Fade’s breath came in a hiss when he saw what I’d been hiding. I couldn’t actually see where the claws raked me, but by their expressions, it looked ugly. I glanced between the two, waiting to see who would reach for my dagger. It had to be sealed. I ran the same risks as Tegan: infection and fever. Freak claws weren’t clean.
Stalker said, “I will,” and plunged the knife in the fire.
He copied what I had done with our precious water and then applied the ointment. On my raw torn flesh, it burned like nothing ever had before, like fire before the white-hot knife. In a way it prepared me for what came after. I closed my eyes, clenched my teeth, and said, “Do it. Don’t give me any warning.”
He didn’t. The dagger seared me, felt like it cut nearly to the bone, so far past my pain threshold that I bit my lip until it bled. I choked my screams, clinging fiercely to my Huntress mettle. Don’t let them see you weak, Silk ordered me. I taught you better than that. You were my best, Deuce. Don’t you ever forget that.
Now I knew I was dreaming. Silk never said anything like that to me. She didn’t praise; she gave cuffs upside the head, orders and backhanded compliments, like, You might be decent, if you weren’t so stupid.
When I finally opened my eyes, I found myself somewhere else. The fire was gone. Fade was gone. No Stalker, no Tegan. Everything was black and white, like one of the pictures I’d seen in the ancient, yellow papers at the library.

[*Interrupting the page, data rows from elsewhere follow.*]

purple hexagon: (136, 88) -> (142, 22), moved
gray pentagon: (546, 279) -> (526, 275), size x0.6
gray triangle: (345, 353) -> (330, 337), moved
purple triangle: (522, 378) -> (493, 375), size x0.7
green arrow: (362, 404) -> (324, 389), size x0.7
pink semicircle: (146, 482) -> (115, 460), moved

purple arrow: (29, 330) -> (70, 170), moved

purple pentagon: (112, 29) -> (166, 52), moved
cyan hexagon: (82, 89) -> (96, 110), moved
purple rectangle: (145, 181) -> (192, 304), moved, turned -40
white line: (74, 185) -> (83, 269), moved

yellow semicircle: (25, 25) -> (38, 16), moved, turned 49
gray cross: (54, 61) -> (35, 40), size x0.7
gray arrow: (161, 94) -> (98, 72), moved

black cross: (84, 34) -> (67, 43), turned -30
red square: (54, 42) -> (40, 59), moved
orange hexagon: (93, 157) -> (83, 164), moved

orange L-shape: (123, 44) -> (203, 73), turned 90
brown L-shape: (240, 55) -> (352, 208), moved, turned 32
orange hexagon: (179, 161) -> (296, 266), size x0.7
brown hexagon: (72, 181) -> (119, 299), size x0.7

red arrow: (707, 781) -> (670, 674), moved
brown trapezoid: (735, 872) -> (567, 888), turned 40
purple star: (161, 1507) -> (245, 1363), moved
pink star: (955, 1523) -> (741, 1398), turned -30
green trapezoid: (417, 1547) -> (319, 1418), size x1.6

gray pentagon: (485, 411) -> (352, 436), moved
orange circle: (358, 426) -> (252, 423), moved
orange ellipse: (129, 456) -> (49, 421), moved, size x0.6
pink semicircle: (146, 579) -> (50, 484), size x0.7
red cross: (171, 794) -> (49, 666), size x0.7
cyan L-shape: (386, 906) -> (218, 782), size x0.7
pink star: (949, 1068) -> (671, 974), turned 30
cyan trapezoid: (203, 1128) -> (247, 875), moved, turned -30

And Silk stood there, waiting.
“You’re not dead,” she said.
She’d always been good at reading my expressions. I half smiled because it was good to see her, even if it meant my mind had finally snapped. She looked the same: small, imperious, and confident.
“But I am,” she went on.
The loss hit me hard. Could it be true? Was the entire enclave gone? If so, I was alone as I never had been. I thought of Thimble, Stone, and Girl26. I remembered Twist and ached to know his ending. I wanted to remember them all—each lost face, every crooked smile and funny gesture.
“Are the Burrowers gone too?” I whispered.
“I don’t know. But you’re the last of us, Deuce. Only you can tell our story.”
“There’s Fade.”
She shook her head. “He was never one of us. He’s a hybrid thing, and still doesn’t like the fit of his own skin, despite my training.”
“He just needs to find his place.”
Silk ignored that, her face quiet and grave. “I came to say good-bye, and to tell you to keep the fire burning.”
“What does that mean?”
I heard Silk again, whispering, Keep the fire burning. I opened my eyes, reaching for her. So much to ask. I grabbed ahold of Fade instead. For a minute, the two realities blurred, the black and white and the too-bright day. Then the dream went away, leaving me with that aching echo.
I’m the last Huntress.
“The enclave is gone,” I said shakily.
“You passed out for a bit,” Stalker said, kneeling beside me. “But I think you’ll be all right. You’re a tough one, dove.”
“Get away from her,” Fade snarled. “And stop calling her that.”
I could feel the tension in his body. He held me in his arms, as if he’d been rocking me. I must’ve scared him when I passed out; such weakness was humiliating.